**Record set:**
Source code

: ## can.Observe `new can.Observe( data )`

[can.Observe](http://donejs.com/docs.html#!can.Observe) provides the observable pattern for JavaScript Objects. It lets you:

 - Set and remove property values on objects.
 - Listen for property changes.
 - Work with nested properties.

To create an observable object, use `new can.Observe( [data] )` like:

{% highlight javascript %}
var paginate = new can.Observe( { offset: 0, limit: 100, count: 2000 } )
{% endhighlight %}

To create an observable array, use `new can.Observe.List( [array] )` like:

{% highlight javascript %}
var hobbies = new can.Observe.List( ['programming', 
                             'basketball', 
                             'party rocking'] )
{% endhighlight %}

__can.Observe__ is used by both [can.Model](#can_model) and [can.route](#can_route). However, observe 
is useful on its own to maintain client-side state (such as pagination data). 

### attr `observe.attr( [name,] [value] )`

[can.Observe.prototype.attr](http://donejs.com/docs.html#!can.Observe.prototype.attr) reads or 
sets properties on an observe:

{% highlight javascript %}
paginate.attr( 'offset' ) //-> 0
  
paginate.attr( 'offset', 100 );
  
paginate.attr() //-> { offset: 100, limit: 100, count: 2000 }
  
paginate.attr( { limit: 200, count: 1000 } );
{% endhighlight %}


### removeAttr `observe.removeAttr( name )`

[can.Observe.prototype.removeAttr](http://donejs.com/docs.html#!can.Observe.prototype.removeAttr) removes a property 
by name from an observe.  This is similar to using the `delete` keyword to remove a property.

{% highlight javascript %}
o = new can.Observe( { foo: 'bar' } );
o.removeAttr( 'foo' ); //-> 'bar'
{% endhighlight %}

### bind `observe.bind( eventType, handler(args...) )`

**What is needed:**
Reproduce every one of the entries above verbatim, line for line.

**Task response:**
Source code

: ## can.Observe `new can.Observe( data )`

[can.Observe](http://donejs.com/docs.html#!can.Observe) provides the observable pattern for JavaScript Objects. It lets you:

 - Set and remove property values on objects.
 - Listen for property changes.
 - Work with nested properties.

To create an observable object, use `new can.Observe( [data] )` like:

{% highlight javascript %}
var paginate = new can.Observe( { offset: 0, limit: 100, count: 2000 } )
{% endhighlight %}

To create an observable array, use `new can.Observe.List( [array] )` like:

{% highlight javascript %}
var hobbies = new can.Observe.List( ['programming', 
                             'basketball', 
                             'party rocking'] )
{% endhighlight %}

__can.Observe__ is used by both [can.Model](#can_model) and [can.route](#can_route). However, observe 
is useful on its own to maintain client-side state (such as pagination data). 

### attr `observe.attr( [name,] [value] )`

[can.Observe.prototype.attr](http://donejs.com/docs.html#!can.Observe.prototype.attr) reads or 
sets properties on an observe:

{% highlight javascript %}
paginate.attr( 'offset' ) //-> 0
  
paginate.attr( 'offset', 100 );
  
paginate.attr() //-> { offset: 100, limit: 100, count: 2000 }
  
paginate.attr( { limit: 200, count: 1000 } );
{% endhighlight %}


### removeAttr `observe.removeAttr( name )`

[can.Observe.prototype.removeAttr](http://donejs.com/docs.html#!can.Observe.prototype.removeAttr) removes a property 
by name from an observe.  This is similar to using the `delete` keyword to remove a property.

{% highlight javascript %}
o = new can.Observe( { foo: 'bar' } );
o.removeAttr( 'foo' ); //-> 'bar'
{% endhighlight %}

### bind `observe.bind( eventType, handler(args...) )`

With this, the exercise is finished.